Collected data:
※
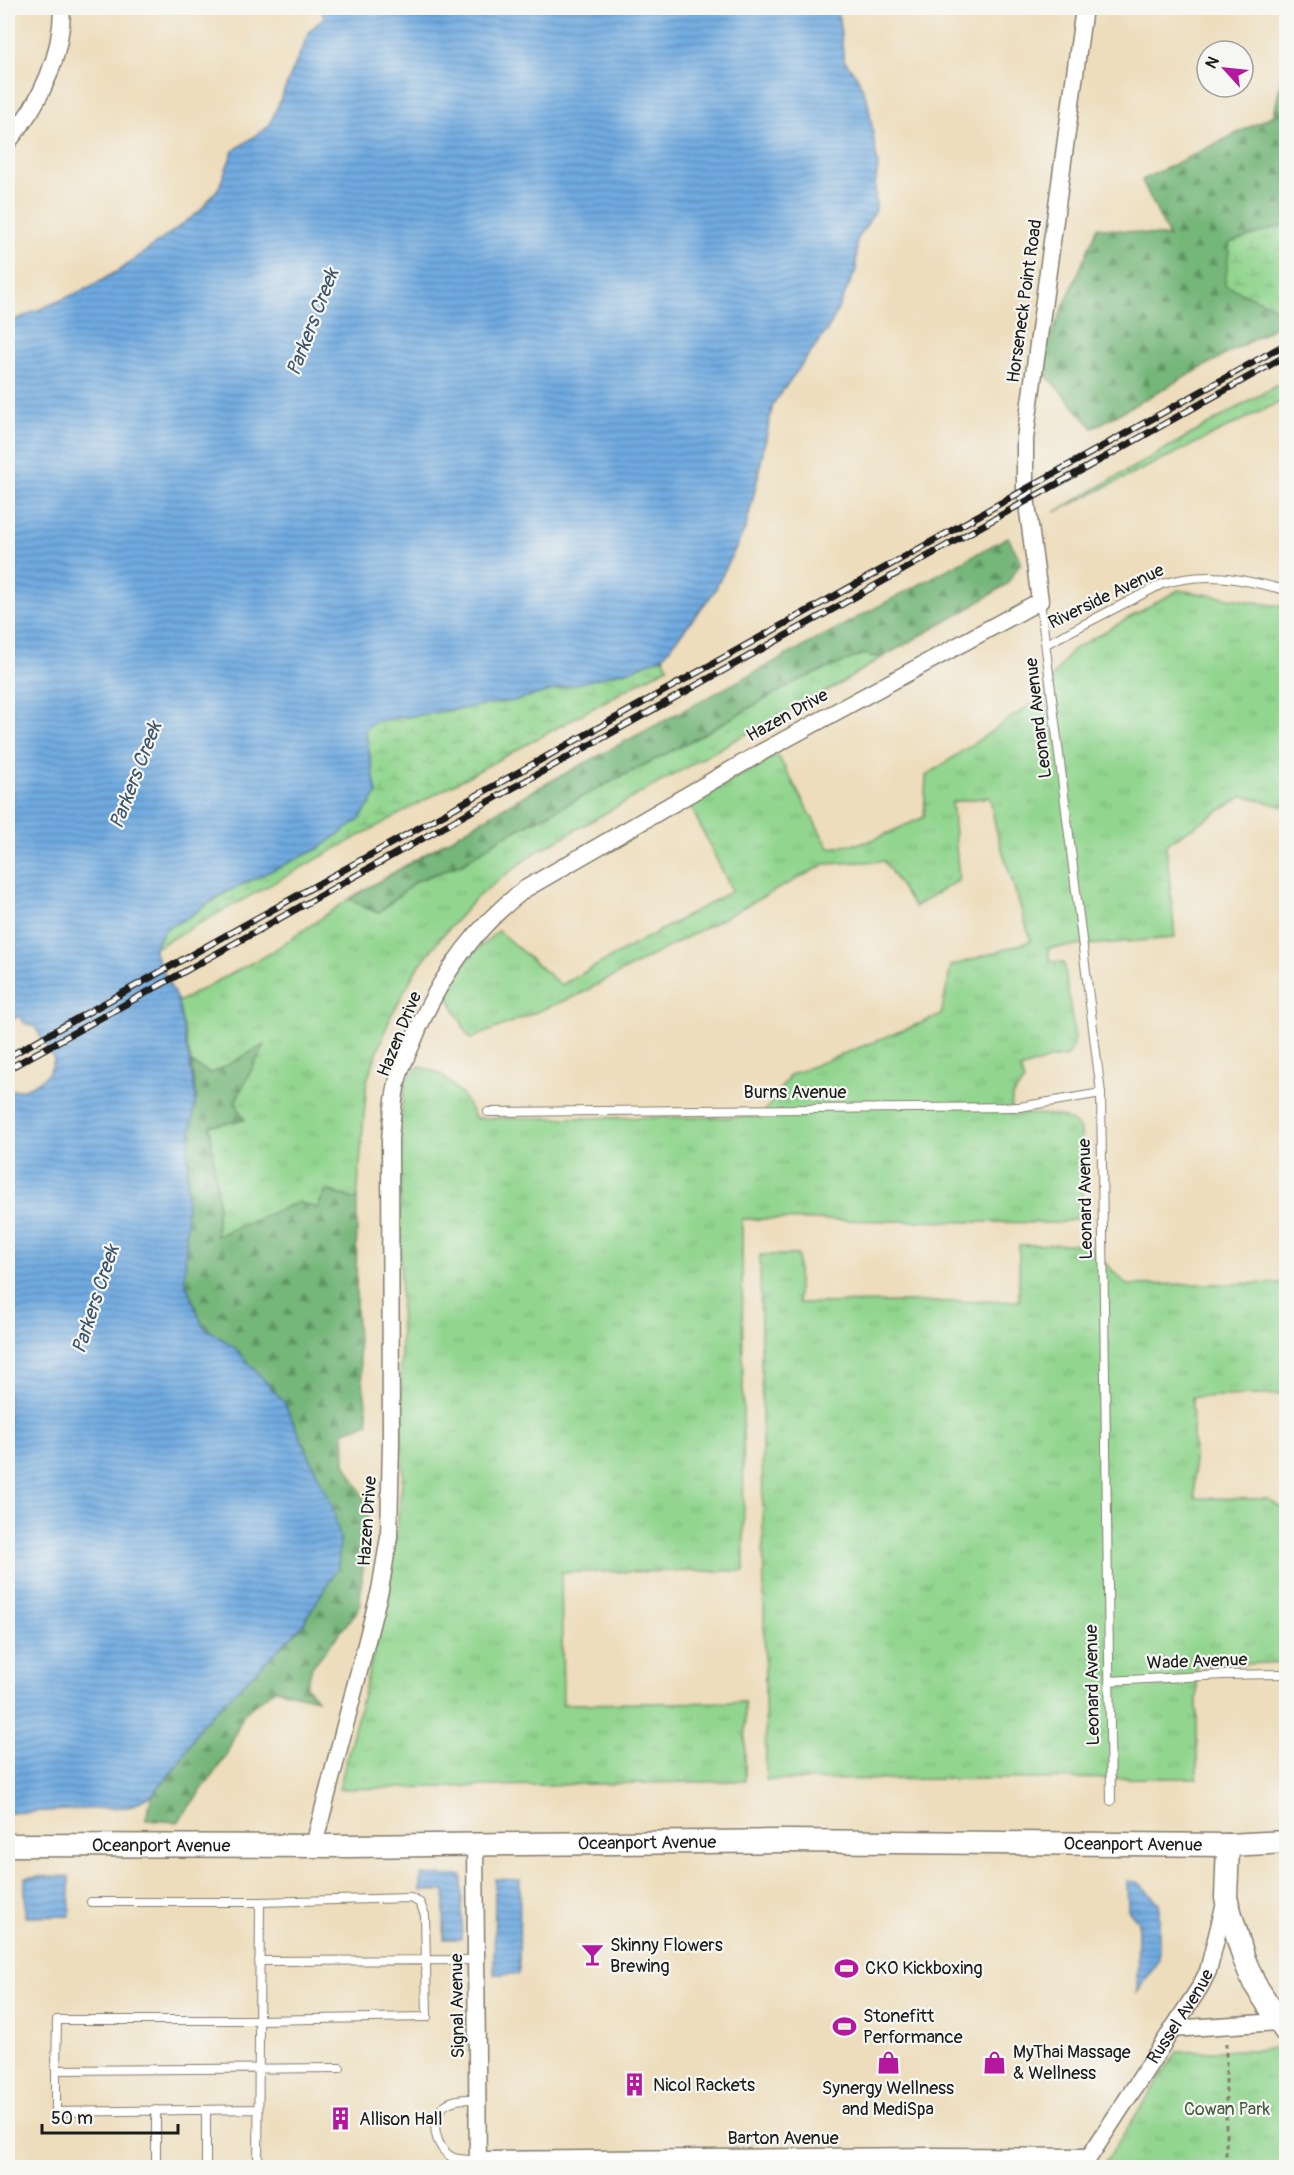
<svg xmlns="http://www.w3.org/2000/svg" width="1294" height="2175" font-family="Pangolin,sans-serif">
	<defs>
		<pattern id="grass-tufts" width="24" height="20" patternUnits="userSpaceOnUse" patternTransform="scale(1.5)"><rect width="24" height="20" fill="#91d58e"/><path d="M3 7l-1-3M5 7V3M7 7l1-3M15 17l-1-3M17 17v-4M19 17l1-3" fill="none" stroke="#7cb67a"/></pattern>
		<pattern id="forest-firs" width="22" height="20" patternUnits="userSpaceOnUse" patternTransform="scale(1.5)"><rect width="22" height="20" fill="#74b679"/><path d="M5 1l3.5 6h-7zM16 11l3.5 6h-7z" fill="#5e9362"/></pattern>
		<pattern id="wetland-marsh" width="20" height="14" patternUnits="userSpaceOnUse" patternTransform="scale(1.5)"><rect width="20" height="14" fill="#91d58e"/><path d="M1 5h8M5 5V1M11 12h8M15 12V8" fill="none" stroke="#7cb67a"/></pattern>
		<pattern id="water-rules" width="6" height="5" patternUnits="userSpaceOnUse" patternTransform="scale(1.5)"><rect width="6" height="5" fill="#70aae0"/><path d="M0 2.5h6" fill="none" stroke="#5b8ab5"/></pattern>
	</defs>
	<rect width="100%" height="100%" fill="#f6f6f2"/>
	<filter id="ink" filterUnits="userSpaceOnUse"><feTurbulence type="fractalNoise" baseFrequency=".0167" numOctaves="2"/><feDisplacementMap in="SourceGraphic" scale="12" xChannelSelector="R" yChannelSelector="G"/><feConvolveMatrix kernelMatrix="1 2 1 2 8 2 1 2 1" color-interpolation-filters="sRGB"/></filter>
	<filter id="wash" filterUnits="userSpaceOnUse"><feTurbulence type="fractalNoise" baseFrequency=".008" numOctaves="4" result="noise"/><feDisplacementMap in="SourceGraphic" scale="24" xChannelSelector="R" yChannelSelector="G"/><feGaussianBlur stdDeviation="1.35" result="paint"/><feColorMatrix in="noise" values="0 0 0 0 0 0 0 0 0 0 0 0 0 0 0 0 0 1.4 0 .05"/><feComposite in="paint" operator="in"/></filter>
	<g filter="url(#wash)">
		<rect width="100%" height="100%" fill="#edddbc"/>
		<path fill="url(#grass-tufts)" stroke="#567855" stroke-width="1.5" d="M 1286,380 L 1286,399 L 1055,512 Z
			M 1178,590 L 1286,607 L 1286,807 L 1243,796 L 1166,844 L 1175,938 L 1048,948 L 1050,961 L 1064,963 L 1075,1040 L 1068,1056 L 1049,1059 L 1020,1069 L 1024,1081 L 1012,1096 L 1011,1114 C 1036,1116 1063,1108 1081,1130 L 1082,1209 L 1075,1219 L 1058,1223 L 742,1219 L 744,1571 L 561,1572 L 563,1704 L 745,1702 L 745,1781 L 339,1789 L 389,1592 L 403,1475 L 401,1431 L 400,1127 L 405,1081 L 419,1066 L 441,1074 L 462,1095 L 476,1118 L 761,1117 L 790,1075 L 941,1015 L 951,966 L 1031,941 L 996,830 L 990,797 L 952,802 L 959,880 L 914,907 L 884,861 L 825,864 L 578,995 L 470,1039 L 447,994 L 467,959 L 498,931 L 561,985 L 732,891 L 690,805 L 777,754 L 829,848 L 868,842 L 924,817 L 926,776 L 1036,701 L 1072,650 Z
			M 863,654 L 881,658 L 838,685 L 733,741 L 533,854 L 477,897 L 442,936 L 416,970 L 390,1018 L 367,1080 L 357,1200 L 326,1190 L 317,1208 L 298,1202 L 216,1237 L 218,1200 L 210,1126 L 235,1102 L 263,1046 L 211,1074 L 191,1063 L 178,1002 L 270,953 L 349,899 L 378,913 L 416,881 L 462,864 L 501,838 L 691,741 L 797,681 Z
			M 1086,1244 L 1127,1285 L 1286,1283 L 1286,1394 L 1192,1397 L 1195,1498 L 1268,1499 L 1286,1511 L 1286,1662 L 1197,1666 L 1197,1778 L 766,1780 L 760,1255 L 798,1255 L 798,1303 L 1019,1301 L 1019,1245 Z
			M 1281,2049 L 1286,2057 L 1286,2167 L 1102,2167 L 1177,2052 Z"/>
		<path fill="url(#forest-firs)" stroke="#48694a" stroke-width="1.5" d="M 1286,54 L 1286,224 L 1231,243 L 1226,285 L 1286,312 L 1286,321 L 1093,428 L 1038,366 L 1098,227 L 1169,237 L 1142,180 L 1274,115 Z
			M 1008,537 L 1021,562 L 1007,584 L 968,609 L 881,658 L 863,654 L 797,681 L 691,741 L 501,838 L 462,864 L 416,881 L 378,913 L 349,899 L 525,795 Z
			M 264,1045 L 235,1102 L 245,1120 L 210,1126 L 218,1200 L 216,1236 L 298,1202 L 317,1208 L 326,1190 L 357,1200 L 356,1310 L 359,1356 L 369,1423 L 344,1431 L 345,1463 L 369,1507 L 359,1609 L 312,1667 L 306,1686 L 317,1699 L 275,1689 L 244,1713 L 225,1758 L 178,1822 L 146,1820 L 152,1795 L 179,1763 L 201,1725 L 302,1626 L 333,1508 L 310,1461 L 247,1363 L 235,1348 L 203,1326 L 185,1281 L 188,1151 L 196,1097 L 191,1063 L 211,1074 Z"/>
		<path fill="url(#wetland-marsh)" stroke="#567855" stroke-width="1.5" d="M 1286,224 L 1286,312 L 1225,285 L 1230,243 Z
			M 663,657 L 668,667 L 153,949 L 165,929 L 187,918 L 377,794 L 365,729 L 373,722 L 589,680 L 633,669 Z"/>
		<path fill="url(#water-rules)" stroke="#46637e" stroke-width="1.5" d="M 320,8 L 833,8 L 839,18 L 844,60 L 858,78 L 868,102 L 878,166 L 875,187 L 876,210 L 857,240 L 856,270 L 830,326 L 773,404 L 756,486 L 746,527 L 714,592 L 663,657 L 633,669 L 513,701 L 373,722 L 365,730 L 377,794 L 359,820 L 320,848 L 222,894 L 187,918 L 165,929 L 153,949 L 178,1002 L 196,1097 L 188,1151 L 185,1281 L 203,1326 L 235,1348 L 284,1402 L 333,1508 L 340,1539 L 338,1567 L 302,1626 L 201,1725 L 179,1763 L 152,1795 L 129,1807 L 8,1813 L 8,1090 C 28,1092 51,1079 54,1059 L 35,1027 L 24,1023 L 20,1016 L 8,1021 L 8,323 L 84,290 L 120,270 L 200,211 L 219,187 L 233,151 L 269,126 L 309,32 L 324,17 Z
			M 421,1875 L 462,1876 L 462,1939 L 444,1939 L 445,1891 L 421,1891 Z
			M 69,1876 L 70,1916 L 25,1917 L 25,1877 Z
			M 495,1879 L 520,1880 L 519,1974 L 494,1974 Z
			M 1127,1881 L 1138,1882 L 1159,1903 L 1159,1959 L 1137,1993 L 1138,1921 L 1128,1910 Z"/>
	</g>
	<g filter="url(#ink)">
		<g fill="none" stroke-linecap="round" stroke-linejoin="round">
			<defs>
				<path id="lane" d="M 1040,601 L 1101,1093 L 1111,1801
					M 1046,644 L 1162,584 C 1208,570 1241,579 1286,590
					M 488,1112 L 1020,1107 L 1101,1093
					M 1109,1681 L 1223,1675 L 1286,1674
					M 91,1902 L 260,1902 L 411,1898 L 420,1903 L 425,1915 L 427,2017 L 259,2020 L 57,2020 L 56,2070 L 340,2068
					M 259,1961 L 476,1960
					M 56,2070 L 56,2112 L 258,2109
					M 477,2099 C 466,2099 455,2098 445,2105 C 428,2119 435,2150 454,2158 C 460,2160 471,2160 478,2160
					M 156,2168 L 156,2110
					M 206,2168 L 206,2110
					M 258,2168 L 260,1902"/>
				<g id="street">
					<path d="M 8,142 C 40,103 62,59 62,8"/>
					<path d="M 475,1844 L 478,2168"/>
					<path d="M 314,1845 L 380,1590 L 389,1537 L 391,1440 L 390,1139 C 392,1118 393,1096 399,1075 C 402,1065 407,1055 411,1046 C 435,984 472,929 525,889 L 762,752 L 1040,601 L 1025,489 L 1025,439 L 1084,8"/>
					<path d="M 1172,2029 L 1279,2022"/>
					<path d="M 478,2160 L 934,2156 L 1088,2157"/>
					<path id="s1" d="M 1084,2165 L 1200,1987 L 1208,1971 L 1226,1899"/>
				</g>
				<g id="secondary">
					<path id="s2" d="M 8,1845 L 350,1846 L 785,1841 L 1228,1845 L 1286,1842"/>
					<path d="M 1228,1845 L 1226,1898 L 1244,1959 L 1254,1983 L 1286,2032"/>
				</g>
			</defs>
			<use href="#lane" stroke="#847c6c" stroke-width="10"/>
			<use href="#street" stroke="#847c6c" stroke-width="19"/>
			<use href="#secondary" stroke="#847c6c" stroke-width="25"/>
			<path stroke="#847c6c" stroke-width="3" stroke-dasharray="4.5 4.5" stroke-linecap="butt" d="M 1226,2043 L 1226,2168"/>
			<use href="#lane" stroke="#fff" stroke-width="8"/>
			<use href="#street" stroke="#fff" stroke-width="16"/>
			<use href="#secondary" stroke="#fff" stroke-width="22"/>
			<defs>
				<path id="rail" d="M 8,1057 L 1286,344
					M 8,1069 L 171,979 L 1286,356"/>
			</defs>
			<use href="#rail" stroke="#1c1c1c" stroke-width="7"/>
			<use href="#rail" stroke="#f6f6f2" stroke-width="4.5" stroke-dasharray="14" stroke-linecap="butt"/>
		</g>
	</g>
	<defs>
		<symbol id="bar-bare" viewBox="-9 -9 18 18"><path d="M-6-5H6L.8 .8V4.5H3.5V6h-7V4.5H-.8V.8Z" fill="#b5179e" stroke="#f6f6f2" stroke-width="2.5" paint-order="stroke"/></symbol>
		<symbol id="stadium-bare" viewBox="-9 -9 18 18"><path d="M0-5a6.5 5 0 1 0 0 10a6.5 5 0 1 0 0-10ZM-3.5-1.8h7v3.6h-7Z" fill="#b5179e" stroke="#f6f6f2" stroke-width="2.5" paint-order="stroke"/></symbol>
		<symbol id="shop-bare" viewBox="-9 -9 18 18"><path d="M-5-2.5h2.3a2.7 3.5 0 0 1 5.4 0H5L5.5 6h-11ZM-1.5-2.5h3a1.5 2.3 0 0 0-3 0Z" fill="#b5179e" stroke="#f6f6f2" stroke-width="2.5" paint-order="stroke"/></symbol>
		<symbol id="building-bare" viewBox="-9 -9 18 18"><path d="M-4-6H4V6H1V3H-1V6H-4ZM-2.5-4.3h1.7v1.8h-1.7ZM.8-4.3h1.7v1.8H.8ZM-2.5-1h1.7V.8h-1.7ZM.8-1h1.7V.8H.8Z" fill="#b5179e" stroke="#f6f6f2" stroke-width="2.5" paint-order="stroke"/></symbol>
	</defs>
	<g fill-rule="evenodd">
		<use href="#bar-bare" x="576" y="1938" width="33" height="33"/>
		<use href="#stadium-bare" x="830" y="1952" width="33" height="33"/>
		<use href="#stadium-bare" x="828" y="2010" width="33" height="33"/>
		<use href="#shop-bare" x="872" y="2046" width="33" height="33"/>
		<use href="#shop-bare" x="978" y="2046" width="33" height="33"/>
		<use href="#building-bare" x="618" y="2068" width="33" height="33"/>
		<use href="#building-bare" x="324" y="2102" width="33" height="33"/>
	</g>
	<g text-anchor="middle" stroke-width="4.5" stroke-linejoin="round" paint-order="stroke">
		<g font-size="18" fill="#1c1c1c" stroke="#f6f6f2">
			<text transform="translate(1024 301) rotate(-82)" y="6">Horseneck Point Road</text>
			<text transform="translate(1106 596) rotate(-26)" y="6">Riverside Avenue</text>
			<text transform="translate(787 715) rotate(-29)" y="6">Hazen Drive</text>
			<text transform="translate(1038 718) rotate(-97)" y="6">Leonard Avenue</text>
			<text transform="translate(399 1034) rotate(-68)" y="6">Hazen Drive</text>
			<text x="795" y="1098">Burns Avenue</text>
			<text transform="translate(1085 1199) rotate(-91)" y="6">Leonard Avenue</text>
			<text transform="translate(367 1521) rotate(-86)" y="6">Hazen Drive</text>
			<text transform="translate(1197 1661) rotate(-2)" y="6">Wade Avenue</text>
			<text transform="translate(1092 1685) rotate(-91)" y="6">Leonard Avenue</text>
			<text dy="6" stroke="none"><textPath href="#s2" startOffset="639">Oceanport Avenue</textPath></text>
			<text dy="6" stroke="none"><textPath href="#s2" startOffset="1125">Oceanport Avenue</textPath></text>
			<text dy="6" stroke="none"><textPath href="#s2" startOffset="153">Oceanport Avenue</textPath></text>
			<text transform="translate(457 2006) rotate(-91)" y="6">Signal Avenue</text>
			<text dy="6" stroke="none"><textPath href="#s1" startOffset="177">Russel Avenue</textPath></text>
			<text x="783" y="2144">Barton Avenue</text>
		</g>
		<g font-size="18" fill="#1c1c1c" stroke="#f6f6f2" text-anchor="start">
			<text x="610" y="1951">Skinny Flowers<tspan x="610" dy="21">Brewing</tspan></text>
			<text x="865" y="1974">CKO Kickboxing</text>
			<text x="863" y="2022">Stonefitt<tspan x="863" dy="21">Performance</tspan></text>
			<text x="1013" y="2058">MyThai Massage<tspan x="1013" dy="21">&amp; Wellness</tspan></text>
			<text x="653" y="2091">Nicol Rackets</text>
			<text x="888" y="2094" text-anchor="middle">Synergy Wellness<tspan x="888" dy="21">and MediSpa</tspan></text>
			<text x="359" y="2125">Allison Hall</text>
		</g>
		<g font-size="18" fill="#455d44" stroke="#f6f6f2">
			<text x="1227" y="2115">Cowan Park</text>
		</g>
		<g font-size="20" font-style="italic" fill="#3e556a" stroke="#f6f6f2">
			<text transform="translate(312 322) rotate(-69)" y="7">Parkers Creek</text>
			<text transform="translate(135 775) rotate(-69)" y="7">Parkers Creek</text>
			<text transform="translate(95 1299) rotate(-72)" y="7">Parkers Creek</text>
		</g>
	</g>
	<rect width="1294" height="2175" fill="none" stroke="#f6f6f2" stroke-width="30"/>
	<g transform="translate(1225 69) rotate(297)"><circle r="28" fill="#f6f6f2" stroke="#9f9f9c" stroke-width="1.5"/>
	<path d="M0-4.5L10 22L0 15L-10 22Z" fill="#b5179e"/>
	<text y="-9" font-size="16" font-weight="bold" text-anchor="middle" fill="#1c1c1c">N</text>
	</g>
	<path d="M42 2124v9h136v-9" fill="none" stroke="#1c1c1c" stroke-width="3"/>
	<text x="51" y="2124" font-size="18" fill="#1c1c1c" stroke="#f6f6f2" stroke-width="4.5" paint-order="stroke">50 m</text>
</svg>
※
Only the lines with "linejoin" are needed; find them in the records and copy each one.

### Task answer
		<g fill="none" stroke-linecap="round" stroke-linejoin="round">
	<g text-anchor="middle" stroke-width="4.5" stroke-linejoin="round" paint-order="stroke">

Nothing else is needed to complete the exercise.